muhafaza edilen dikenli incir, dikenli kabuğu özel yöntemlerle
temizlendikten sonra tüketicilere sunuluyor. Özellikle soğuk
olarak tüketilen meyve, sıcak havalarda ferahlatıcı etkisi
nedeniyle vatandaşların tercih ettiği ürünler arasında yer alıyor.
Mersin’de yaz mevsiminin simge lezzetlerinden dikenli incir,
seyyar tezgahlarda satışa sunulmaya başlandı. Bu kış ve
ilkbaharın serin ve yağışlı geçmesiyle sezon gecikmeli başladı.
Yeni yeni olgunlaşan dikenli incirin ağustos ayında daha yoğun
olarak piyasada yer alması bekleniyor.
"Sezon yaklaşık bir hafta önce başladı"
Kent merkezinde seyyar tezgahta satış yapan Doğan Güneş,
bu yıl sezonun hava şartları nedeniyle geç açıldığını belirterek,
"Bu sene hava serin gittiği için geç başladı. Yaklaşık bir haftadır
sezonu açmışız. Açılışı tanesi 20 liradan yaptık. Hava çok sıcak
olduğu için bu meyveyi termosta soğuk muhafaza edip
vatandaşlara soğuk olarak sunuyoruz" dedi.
★ ★ ★
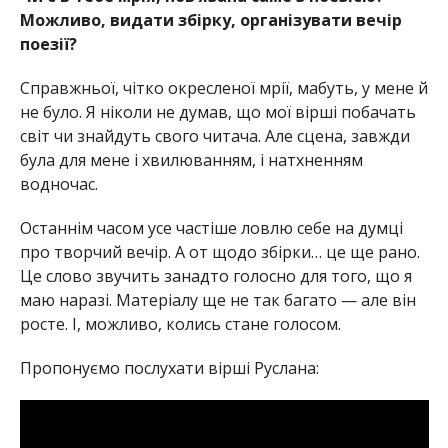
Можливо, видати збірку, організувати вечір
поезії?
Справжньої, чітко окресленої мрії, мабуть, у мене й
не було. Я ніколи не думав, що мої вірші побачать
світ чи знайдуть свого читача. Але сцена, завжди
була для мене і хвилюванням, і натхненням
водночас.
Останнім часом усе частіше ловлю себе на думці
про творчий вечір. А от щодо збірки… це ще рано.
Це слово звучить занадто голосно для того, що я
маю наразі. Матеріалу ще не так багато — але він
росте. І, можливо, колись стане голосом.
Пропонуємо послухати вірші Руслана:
★ ★ ★
◆ **ASSIGNMENT**
Repeat word for word the lines above that run from the line containing "muhafaza edilen dikenli" through the line containing "vatandaşlara soğuk olarak", both ends included, and nothing else.

◆ **ANSWER TO THIS EXERCISE**
muhafaza edilen dikenli incir, dikenli kabuğu özel yöntemlerle
temizlendikten sonra tüketicilere sunuluyor. Özellikle soğuk
olarak tüketilen meyve, sıcak havalarda ferahlatıcı etkisi
nedeniyle vatandaşların tercih ettiği ürünler arasında yer alıyor.
Mersin’de yaz mevsiminin simge lezzetlerinden dikenli incir,
seyyar tezgahlarda satışa sunulmaya başlandı. Bu kış ve
ilkbaharın serin ve yağışlı geçmesiyle sezon gecikmeli başladı.
Yeni yeni olgunlaşan dikenli incirin ağustos ayında daha yoğun
olarak piyasada yer alması bekleniyor.
"Sezon yaklaşık bir hafta önce başladı"
Kent merkezinde seyyar tezgahta satış yapan Doğan Güneş,
bu yıl sezonun hava şartları nedeniyle geç açıldığını belirterek,
"Bu sene hava serin gittiği için geç başladı. Yaklaşık bir haftadır
sezonu açmışız. Açılışı tanesi 20 liradan yaptık. Hava çok sıcak
olduğu için bu meyveyi termosta soğuk muhafaza edip
vatandaşlara soğuk olarak sunuyoruz" dedi.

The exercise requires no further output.